Another issue is that BrilLanCe must be kept dry, as moisture causes the crystal's performance to degrade. It will, therefore, have to be encapsulated. This should not pose a major challenge, however, as the same issue affects sodium iodide, which is routinely encapsulated as part of its integration into SPECT gamma cameras, he said.

Advanced electronics will have to be developed to take advantage of BrilLanCe's improved performance, particularly its time-of-flight capabilities. There is, however, no reason why the electronics couldn't follow the introduction of the crystal into PET scanners. Siemens and CTI did exactly that with their LSO-based scanners, which were commercially released some three years before a data pipeline was available to capitalize on their faster count rates (SCAN 1/8/04).

Another speed bump on the road to market is the need to install equipment that can produce the crystal in quantities large enough to satisfy demand coming from OEMs. This could take up to two years, Rothan said, from the time Saint Gobain signs its first contract with an OEM - and there is no telling when that will happen.

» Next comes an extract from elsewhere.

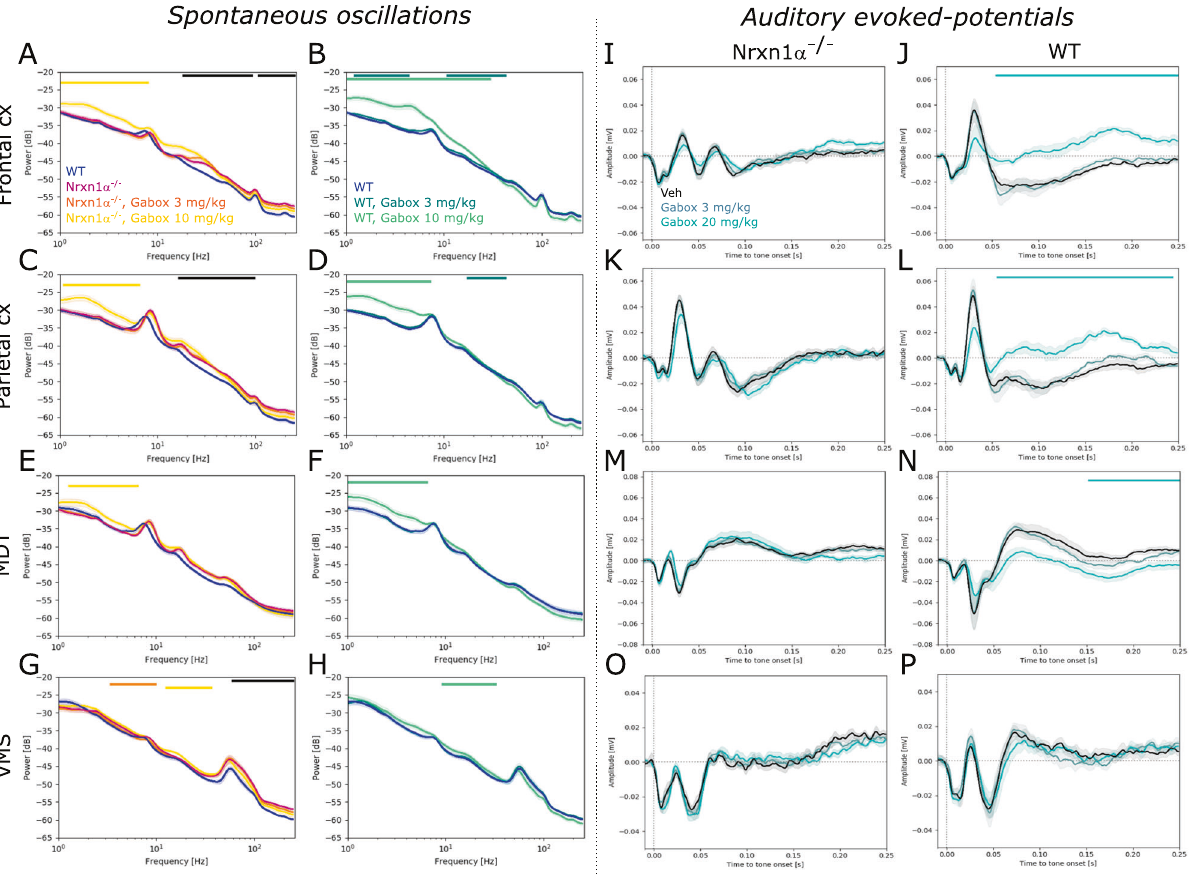
Fig. 6 Effects of GABA A δ receptor-mediated tonic inhibition on oscillatory activity and auditory-evoked responses. A – H Power spectral density plots showing the effect of Gaboxadol (3 mg/kg and 10 mg/kg) on oscillatory activity in Nrxn1 α − / − ( N = 10) and wildtype ( N = 7) rats, respectively. A , B Spectrograms for frontal cortex, C , D parietal cortex, E , F MDT and G , H VMS. I – P Effect of Gaboxadol on auditory-evoked potentials in Nrxn1 α − / − ( N = 10) and wildtype ( N = 7) rats. I , J Average fi eld potentials for frontal cortex, K , L parietal cortex, M , N MDT and O , P VMS. Data displayed as mean + SEM and tested with unpaired CBPT (for between genotype comparisons) and paired CBPT (within genotype across condition comparisons). Colored bars above the graphs represent clusters with statistically signi fi cant differences (black: Nrxn1 α − / − vs. WT; other colors according to the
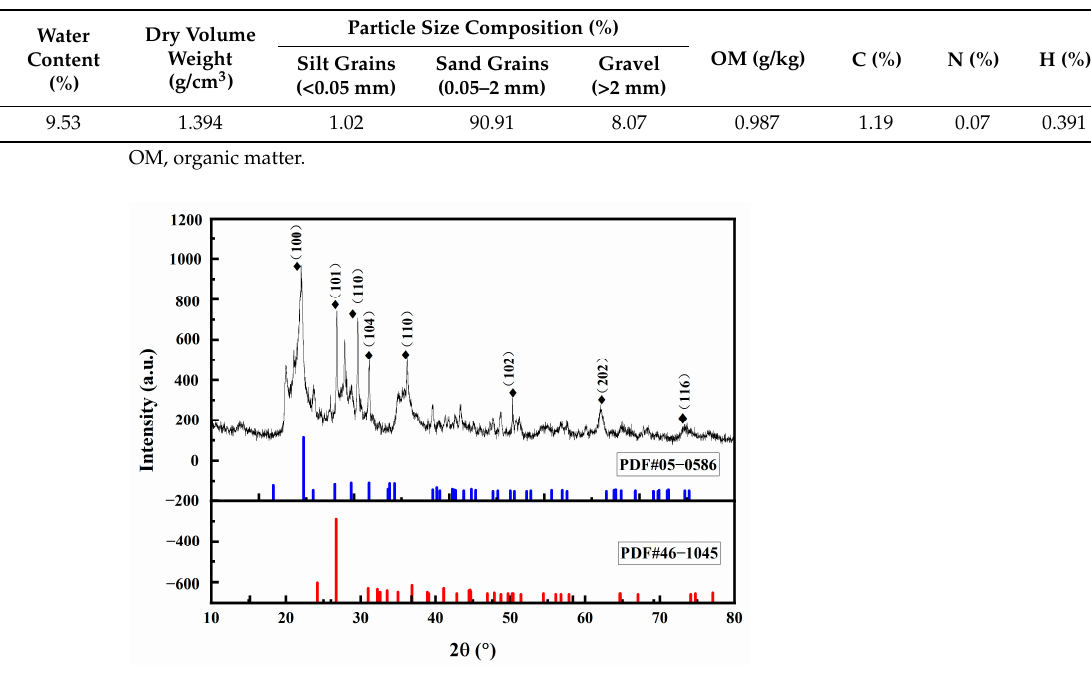
Table 2. Basic physicochemical properties of the marine sediments.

Some OEMs are deeply committed to their own crystals, having invested heavily in proprietary R&D programs. Siemens' partner, CTI Molecular Imaging, first announced its intent to commercialize LSO in 1999. Siemens showed the first LSO-based PET scanner two years later at the RSNA meeting (SCAN 12/26/01).

Rothan recognizes that Siemens and CTI will be hesitant to give up on their investments in favor of a new crystal. Other companies might be more interested, if they can be convinced that BrilLanCe 380 offers an edge over LSO. For the imaging community to reap the benefits of BrilLanCe, Saint Gobain will have to win these companies over, one at a time.